I'm Ugandan, I will not name and shame

Feb 23, 2014

I have a friend and colleague who loves cakes, and will have at least a slice once a day. She normally buys them from different places, but one day she went to one near her office and bought two slices.

By Kalungi Kabuye

I have a friend and colleague who loves cakes, and will have at least a slice once a day. She normally buys them from different places, but one day she went to one near her office and bought two slices. When she got back to her office and unwrapped them, she found they were too hard to eat, and so took them back.


But at the bakery she was told that they could not be exchanged, and that anyway the cakes were only hard because they were kept in the fridge overnight. The bakery refused to take them back, so my friend was stuck with hard cake she could not eat. Understandably she was mad as hell, and told everyone who could listen about it. But up to this day, for reasons only known to herself, she has not told us where exactly she bought those cakes.

Another social media friend told the story of a young Ugandan man who is stuck in a foreign country, and needs help to get out and come back home. She asked her friends to pray for him, but no, she would not reveal the names of the guy who needed help, or what country he was in.

There are posts everyday on social media about loved ones that pass away. A typical one will be like: “…I will miss him, may his soul rest in peace.” The next 100 or so comments will be asking, "who died?" When? What happened? But there will be no further comment from the one who put up the status.

Then there are the politicians (of course) and public officials that rail against all kinds of evils in our society, claim to know the wrongdoers, and threaten to name them if they don’t stop doing what they are doing. But none of them ever actually come out and name these wrong fellows.

But the most famous one was Paul Ssemogerere’s ‘Black Book’. During the war in the early 1980s, lots of people were killed. Pogroms, known locally as ‘panda gari’, would be carried out in various places and people taken away, never to be seen again.

So the long-serving Democratic Party leader claimed he had the names of all of those involved in the ‘panda gari’ written down in his Black Book, and threatened to reveal their identities. To this day, almost 30 years later, those names still remain a mystery.

What is it with Ugandans? What is it in our character that refuses us to ‘name and shame’ the bad characters in our midst? Is it some mistaken sense of privacy? Or is it a hangover from those dark days? Or is it because, like somebody said, we are all thieves and don’t want to snitch on other thieves?

To that friend of mine who bought a hard cake she could not eat, I bet the bakery is still selling people cakes they cannot eat. Doesn’t she think if she revealed the bakery, it will be forced to change its evil ways and we will all get good eatable cakes?

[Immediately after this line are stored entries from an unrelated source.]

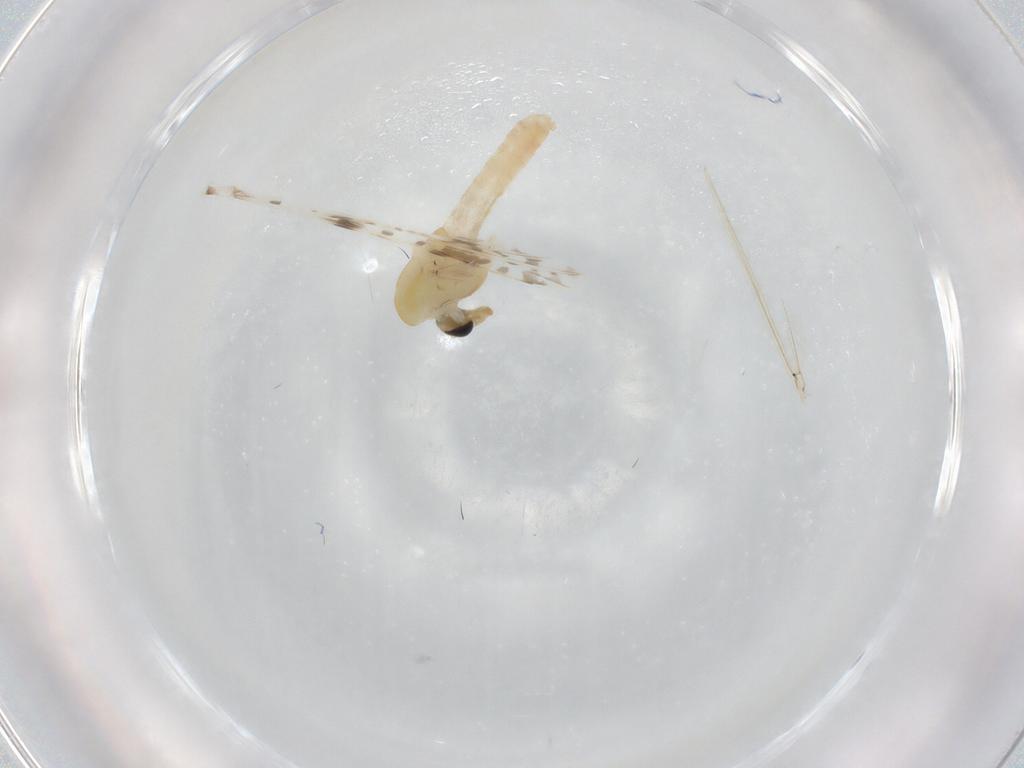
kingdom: Animalia
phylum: Arthropoda
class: Insecta
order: Diptera
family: Chironomidae
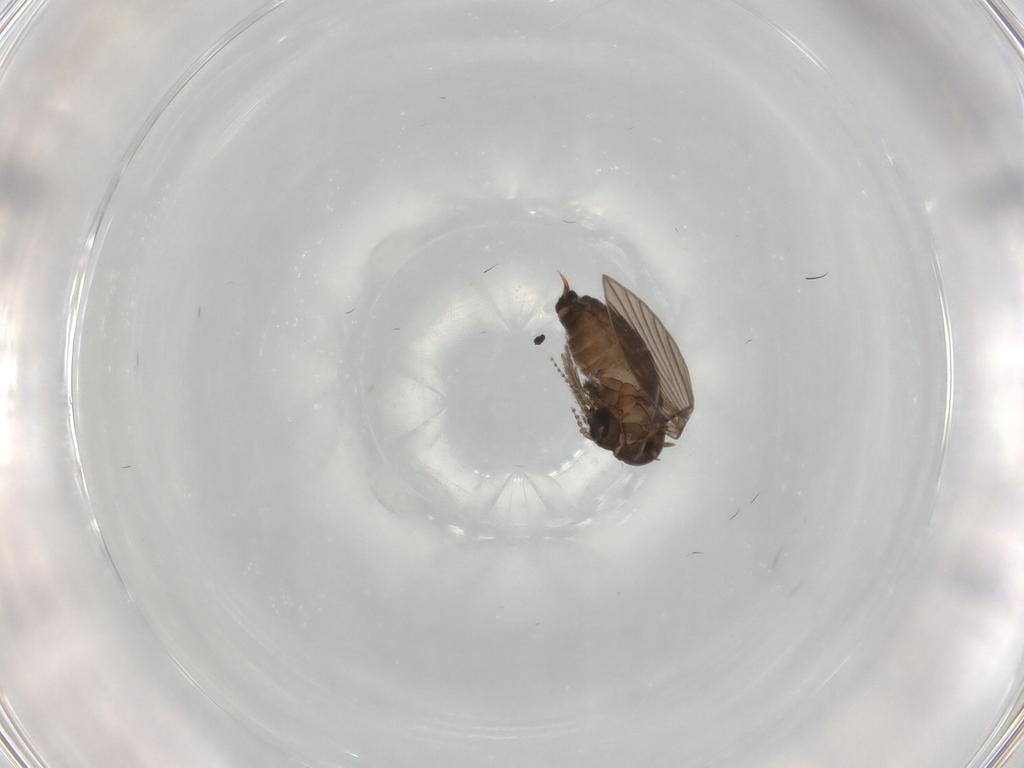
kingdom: Animalia
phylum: Arthropoda
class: Insecta
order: Diptera
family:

And colleague of mine trying to help a young Ugandan guy get home, how are we supposed to help when we don’t know who he is or where he is? Like they say, I don’t think prayers will be enough, if we are going to sign any cheques more information is needed.

And those fellows on social media posting about those that have died, we can only mourn with you if we know who has died. Even if they owed everybody money, it is too late to arrest them anyway.

Politicians will never sell out their fellow politicians, so we shall give those a miss. But Dr Ssemogerere, when will it be the right time to reveal who is in your Black Book?